■ Input data:
============

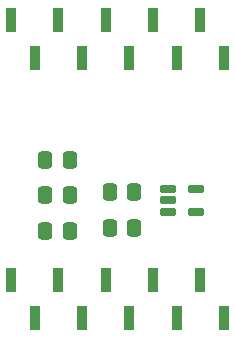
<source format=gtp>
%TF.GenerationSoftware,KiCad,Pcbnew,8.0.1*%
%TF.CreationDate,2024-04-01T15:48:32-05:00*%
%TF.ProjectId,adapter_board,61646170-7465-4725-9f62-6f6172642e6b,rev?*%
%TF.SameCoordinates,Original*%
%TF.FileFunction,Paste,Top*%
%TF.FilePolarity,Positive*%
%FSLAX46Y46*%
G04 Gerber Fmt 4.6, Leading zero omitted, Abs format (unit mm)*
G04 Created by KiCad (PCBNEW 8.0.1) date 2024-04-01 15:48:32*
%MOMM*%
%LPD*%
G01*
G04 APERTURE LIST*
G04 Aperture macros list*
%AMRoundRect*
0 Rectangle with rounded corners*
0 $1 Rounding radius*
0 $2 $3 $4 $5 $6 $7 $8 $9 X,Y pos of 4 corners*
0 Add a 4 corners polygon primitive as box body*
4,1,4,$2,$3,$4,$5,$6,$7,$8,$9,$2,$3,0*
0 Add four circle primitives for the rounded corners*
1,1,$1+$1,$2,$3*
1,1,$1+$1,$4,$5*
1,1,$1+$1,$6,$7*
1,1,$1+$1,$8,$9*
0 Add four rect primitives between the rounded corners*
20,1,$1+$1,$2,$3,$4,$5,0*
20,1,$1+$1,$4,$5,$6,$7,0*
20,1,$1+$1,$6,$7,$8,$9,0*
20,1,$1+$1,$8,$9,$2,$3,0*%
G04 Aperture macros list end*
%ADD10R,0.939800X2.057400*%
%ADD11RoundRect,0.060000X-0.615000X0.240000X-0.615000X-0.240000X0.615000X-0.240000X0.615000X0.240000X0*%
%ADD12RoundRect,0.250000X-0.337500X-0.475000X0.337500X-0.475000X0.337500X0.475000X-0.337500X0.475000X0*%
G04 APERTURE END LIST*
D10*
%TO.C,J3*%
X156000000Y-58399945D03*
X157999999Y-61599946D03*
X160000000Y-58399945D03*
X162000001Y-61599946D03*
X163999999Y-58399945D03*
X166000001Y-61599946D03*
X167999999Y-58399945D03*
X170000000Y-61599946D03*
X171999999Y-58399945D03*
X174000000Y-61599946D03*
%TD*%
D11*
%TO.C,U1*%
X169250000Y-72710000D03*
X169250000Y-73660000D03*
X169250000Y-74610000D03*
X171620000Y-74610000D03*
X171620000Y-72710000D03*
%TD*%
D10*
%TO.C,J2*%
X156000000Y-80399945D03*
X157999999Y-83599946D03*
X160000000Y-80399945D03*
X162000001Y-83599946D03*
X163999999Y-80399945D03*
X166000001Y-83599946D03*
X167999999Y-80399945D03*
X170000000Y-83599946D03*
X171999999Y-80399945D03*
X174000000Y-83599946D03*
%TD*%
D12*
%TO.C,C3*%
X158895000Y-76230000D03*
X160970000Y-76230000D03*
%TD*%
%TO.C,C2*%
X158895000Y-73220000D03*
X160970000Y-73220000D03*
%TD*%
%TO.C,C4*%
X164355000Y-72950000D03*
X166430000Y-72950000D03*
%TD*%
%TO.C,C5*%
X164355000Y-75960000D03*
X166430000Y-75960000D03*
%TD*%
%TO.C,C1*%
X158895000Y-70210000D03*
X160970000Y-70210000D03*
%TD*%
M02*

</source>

============

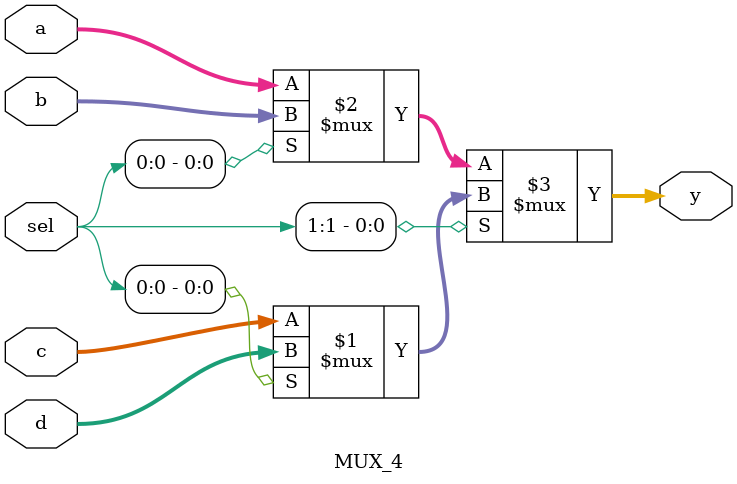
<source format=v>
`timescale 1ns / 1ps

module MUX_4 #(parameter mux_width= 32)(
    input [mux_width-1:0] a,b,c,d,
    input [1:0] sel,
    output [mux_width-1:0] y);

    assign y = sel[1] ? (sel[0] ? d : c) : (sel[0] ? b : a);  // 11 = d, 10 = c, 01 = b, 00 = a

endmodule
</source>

============

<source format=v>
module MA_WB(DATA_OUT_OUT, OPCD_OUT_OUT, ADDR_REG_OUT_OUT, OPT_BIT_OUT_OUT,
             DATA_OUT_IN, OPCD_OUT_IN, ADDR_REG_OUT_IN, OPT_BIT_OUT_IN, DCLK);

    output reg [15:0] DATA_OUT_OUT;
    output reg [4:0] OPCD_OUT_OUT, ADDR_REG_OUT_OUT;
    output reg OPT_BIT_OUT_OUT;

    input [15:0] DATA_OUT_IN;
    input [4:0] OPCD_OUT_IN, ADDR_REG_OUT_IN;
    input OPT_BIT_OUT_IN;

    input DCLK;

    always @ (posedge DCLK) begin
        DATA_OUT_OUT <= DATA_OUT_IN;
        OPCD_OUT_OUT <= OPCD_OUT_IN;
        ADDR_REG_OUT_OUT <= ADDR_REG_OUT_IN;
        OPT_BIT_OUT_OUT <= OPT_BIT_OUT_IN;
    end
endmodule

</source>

============

■ Problem to solve: Using the entries above, give back exactly the line containing "<source format=gtp>", the line containing "G04 APERTURE LIST*", and every line between them, and nothing else.

■ Final answer:
<source format=gtp>
%TF.GenerationSoftware,KiCad,Pcbnew,8.0.1*%
%TF.CreationDate,2024-04-01T15:48:32-05:00*%
%TF.ProjectId,adapter_board,61646170-7465-4725-9f62-6f6172642e6b,rev?*%
%TF.SameCoordinates,Original*%
%TF.FileFunction,Paste,Top*%
%TF.FilePolarity,Positive*%
%FSLAX46Y46*%
G04 Gerber Fmt 4.6, Leading zero omitted, Abs format (unit mm)*
G04 Created by KiCad (PCBNEW 8.0.1) date 2024-04-01 15:48:32*
%MOMM*%
%LPD*%
G01*
G04 APERTURE LIST*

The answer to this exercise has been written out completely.